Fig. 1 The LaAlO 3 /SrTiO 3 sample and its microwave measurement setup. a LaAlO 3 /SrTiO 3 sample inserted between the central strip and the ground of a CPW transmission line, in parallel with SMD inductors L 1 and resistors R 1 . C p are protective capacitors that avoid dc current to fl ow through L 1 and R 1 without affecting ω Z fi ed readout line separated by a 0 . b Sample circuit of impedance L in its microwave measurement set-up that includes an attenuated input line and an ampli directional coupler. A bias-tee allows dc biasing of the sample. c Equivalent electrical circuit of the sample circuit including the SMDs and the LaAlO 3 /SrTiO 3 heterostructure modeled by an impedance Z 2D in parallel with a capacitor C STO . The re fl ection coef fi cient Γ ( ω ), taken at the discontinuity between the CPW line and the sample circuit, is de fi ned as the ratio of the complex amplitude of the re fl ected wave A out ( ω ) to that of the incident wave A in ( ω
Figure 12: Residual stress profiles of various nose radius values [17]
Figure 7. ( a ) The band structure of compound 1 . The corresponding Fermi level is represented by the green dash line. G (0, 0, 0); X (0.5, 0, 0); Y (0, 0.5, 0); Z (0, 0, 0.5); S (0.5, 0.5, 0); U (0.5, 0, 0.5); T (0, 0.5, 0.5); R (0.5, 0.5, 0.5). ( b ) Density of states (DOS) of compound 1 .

────────────────────────────────────────

Quote the listing above from its first line to the line with "Figure 12: Residual", inclusive, and add nothing.

Fig. 1 The LaAlO 3 /SrTiO 3 sample and its microwave measurement setup. a LaAlO 3 /SrTiO 3 sample inserted between the central strip and the ground of a CPW transmission line, in parallel with SMD inductors L 1 and resistors R 1 . C p are protective capacitors that avoid dc current to fl ow through L 1 and R 1 without affecting ω Z fi ed readout line separated by a 0 . b Sample circuit of impedance L in its microwave measurement set-up that includes an attenuated input line and an ampli directional coupler. A bias-tee allows dc biasing of the sample. c Equivalent electrical circuit of the sample circuit including the SMDs and the LaAlO 3 /SrTiO 3 heterostructure modeled by an impedance Z 2D in parallel with a capacitor C STO . The re fl ection coef fi cient Γ ( ω ), taken at the discontinuity between the CPW line and the sample circuit, is de fi ned as the ratio of the complex amplitude of the re fl ected wave A out ( ω ) to that of the incident wave A in ( ω
Figure 12: Residual stress profiles of various nose radius values [17]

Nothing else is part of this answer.